Lembaga Survei Indonesia (LSI) merilis temuan
terbaru terkait tingkat kepuasan terhadap penyelenggaraan Pemilu 2024.
Hasilnya, 83,6% merasa puas dengan penyelenggaraan pemilu. Target populasi survei ini adalah
WNI yang berusia 17 tahun ke atas atau sudah menikah dan memiliki telepon.
Pemilihan sampel dilakukan melalui metode random digit dialing (RDD), artinya
teknik memilih sampel melalui proses pembangkitan nomor telepon secara acak.

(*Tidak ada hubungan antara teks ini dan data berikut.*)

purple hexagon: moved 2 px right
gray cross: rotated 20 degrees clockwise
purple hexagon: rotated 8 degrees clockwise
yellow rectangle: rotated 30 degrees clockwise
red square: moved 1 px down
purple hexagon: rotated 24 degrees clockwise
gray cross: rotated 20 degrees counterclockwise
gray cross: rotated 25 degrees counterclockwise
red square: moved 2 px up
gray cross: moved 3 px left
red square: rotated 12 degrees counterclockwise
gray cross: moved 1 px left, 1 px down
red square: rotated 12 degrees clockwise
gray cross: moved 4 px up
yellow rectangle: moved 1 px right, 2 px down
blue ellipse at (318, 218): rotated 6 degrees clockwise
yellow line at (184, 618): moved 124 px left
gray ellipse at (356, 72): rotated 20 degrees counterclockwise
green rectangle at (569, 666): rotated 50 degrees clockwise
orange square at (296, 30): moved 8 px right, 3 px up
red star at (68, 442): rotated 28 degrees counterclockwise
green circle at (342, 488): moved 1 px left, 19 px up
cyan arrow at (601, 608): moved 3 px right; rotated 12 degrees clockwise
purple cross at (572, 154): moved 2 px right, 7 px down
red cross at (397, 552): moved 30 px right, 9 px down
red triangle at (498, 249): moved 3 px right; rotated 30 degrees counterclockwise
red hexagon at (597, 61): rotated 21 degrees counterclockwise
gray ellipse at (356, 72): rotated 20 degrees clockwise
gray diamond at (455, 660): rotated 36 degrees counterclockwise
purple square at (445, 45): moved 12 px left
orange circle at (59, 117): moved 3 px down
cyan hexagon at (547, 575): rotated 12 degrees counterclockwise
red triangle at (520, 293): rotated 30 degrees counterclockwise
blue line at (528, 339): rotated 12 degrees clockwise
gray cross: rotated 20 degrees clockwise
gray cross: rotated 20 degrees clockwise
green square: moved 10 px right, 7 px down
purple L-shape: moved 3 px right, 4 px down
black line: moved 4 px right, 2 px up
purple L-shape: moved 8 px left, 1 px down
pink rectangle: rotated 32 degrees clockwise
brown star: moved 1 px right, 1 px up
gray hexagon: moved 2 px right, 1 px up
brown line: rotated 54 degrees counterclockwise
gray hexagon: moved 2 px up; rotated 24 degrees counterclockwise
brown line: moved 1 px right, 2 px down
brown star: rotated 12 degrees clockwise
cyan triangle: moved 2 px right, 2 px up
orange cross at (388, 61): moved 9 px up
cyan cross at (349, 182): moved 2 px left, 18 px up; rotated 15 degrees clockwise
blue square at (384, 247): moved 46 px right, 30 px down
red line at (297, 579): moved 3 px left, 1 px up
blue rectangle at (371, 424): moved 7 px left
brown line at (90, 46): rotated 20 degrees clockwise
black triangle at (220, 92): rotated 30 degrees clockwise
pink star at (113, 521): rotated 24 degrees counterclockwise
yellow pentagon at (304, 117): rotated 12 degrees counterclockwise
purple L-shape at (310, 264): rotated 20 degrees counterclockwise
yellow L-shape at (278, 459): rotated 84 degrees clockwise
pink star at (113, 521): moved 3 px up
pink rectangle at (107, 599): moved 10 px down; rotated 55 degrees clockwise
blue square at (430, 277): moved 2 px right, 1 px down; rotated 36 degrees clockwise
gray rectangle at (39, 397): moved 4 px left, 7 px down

Dengan teknik RDD, sampel sebanyak 1.211
responden dipilih melalui proses pembangkitan nomor telepon secara acak,
validasi, dan screening. Margin of error survei ±2,9% pada tingkat kepercayaan
95%, asumsi simple random sampling.
"Kita bandingkan jawaban terhadap pertanyaan
ketika di exit poll dengan jawaban 5-10 hari setelah exit poll. Ketika exit
poll, 94,5% pemilih menyatakan bahwa dia puas dengan penyelenggaraan pemilu 14
Februari itu. Tetapi 5-10 kemudian kita tanyakan lagi pertanyaan yang sama,
tingkat kepuasannya turun," kata Direktur Eksekutif LSI Djayadi Hanan
Djayadi mengatakan di hari pemungutan suara
tingkat kepuasan publik untuk penyelenggaraan pemilu berada di angka 94,5%
tetapi menurun 5-10 hari setelahnya. Ia menilai hal ini lantaran perdebatan di
publik hingga masalah Sirekap. "Menurut saya salah satu penjelasan kenapa
tingkat kepuasan ini menurun adalah karena setelah pemilu kan masyarakat
terekspos ke berita-berita tentang penyelenggaraan pemilu kan. Termasuk
misalnya perdebatan soal masalah Sirekap, atau adanya PSU karena berbagai
alasan dan sebagainya," ujar Djayadi.